Roscoe and I do not have cable. There are a number of reasons for this; the first being that I haven’t yet figured out how to work the television itself. It has three remotes. Roscoe says that the remotes and the television are easy to operate. I question this factoid, as he also claimed that his car was easy to operate and I spent fifteen minutes in the driveway trying unsuccessfully to turn it on.
The second reason that we don’t have cable is that I’m very susceptible to marketing; subliminal or otherwise. I don’t sit for long periods of time so my television watching is limited to programs that are ten minutes long or less – like an ad on the shopping channel. When Roscoe and I were dating, I lived at home with my parents who had cable. This led to a number of phone calls in which I tried to convince Roscoe that I needed an ab blaster or a mandolin made in Switzerland despite the fact that I believed in neither gyms nor cooking at the time.
Hence in the interest of not filling our house with useless pieces of exercise equipment and chotchkes we live without cable. And life was fine and dandy, that was until Netflix arrived.

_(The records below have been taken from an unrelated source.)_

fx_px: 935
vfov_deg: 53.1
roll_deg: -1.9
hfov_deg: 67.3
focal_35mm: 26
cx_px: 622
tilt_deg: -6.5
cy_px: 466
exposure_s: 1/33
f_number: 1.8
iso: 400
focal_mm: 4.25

Although Netflix does not have a shopping channel, it does have documentaries. Unlike sitcoms or movies one can watch ten minutes of a documentary, pause it then walk away only to sit back down a day later without feeling as though a plot refresher is necessary. For this reason I love documentaries. However my favourite genre of documentaries are the sketchy ones. Documentaries without enough proof or information tend to be short thus my sense of accomplishment is greater as I can watch two of these a week versus just one of the more reputable, longer documentaries.

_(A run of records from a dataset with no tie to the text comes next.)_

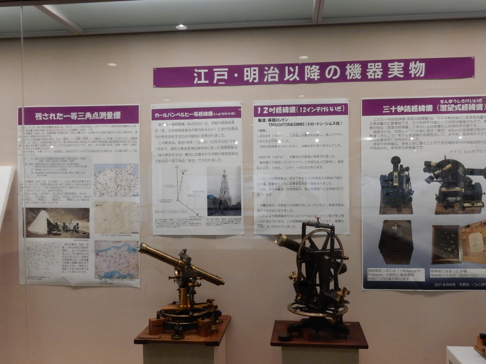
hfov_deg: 56.8
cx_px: 249
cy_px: 189
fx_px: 449
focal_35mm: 32
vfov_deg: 44.2
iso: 400
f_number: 6
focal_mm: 5.4
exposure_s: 1/8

Although this new habit has had some unexpected side effects- last night Roscoe walked in on this scene.
The Great Unwashed stands in front of the bedroom mirror staring intently into her reflection.
The Great Unwashed -“You are valid” pauses, still staring into her reflection. “And hopeful” pauses again for longer “Also you like cheese.”
Roscoe unable to watch this bizarre scene for any longer asks “What are you doing?”
The Great Unwashed speaks to Roscoe’s reflection in the mirror – “I watched part of a documentary today on vegans. It told me to look at my reflection and repeat a message to myself every night, only I forgot was the message was.”
Roscoe- “Vegans don’t eat cheese.”
The Great Unwashed – “It might have been a movie about the Kennedy conspiracies, I don’t really know, I only watched ten minutes of it.”
For some reason I have a feeling the Netflix subscription will be cancelled shortly.
There’s got to be a documentary about infomercials out there somewhere.
Goodness help me if I find it. I’d fill my house with hair removal products.
Cheese is the devil. I still crave cheese after a month of no cheese. See how I hyperfocused on cheese?
I crave cheese after five minutes of no cheese, I don’t blame you.